The club held its first meeting in January with five members. Since then, the membership has grown to 18.
“[Members] do not need extensive language knowledge or linguistics skills to enjoy or participate in the club,” Van Berg said. “Most members of the club are linguistics and anthropology students, with one member being a civil engineering major, but we would like to expand our member base.”
The club discusses the historical and cultural meanings of texts, such as “Beowulf,” and passages are read aloud.
“It’s fun to pretend to be a Roman centurion or a Viking warlord,” Boyd said.
Next semester there are plans to hold an Old Norse workshop. Paleography, which is the study of ancient handwriting, and techniques for reading manuscripts will be introduced at meetings too.

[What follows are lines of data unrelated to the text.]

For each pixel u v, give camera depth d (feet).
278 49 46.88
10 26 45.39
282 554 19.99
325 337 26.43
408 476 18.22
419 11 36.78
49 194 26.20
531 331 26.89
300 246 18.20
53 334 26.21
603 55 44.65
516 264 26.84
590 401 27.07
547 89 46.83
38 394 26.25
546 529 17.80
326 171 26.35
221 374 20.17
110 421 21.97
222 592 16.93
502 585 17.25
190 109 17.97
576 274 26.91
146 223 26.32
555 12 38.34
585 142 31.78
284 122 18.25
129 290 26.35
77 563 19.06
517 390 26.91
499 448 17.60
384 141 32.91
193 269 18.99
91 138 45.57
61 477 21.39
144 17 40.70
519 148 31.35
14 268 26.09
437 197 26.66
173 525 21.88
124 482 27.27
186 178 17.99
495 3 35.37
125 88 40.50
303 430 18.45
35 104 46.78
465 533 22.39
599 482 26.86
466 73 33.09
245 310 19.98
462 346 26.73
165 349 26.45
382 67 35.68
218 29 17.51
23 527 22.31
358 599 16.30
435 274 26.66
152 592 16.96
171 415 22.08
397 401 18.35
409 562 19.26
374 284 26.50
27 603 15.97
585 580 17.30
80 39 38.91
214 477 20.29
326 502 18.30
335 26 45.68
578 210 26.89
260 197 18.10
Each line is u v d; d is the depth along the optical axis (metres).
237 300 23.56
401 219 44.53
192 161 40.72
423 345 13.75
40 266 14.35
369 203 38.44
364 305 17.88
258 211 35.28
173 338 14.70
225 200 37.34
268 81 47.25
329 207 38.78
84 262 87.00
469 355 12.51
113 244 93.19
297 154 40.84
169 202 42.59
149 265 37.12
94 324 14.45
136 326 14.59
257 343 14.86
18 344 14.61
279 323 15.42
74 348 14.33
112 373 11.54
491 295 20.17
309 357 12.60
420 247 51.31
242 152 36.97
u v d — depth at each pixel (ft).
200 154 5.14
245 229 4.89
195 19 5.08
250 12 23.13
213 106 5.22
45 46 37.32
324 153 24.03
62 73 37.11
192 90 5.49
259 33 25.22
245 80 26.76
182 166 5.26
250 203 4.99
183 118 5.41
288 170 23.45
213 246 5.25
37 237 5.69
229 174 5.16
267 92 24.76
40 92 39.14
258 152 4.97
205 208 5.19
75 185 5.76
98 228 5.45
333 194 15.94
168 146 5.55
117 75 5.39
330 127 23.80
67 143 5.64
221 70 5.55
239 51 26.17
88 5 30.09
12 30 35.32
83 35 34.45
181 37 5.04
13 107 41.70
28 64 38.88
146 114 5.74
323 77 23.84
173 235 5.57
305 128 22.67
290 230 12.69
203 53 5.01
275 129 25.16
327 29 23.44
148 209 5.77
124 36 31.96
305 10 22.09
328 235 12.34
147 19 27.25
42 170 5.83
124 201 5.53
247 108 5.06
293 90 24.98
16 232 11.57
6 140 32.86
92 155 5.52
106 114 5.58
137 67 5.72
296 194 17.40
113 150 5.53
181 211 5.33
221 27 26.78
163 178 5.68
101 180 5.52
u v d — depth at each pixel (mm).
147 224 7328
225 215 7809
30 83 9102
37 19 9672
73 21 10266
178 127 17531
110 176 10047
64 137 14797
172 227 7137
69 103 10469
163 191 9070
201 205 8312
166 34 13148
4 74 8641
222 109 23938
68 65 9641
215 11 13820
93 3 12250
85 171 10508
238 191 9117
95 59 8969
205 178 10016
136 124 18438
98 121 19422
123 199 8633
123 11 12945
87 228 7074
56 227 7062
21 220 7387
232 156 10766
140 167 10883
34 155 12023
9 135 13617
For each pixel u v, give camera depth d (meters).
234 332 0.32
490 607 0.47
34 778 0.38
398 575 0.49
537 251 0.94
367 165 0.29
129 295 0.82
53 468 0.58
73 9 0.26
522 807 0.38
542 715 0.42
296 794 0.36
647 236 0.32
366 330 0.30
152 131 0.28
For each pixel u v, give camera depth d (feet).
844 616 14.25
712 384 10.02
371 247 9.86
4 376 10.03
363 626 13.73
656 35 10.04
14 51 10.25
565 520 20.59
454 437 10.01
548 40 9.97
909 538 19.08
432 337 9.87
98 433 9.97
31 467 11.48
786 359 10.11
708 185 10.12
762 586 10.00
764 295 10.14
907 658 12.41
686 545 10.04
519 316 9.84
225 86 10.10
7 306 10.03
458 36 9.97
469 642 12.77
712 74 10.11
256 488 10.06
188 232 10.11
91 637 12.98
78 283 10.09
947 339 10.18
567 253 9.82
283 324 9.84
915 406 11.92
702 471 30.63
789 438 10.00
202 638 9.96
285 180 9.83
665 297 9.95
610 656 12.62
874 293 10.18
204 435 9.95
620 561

“When we have a good idea of how a language works and what it sounded like, then it can be used for communication rather than to just study,” Van Berg said. “Call it a novel version of a language restoration project.”
Boyd is graduating this semester and will be attending the University of Glasgow in Scotland to complete his master’s and doctorate in medieval studies.
“This club is for anyone interested in language, history, culture or anthropology,” Boyd said. “By using the language of these long past societies, one may be able to contextualize our own language and our own social interactions based on the foundation laid for us by the culture of the ancients.”
The club meets in Tivoli 329 at 3:30 p.m. on Mondays. Fall semester, the club plans on meeting twice a week, Van Berg said.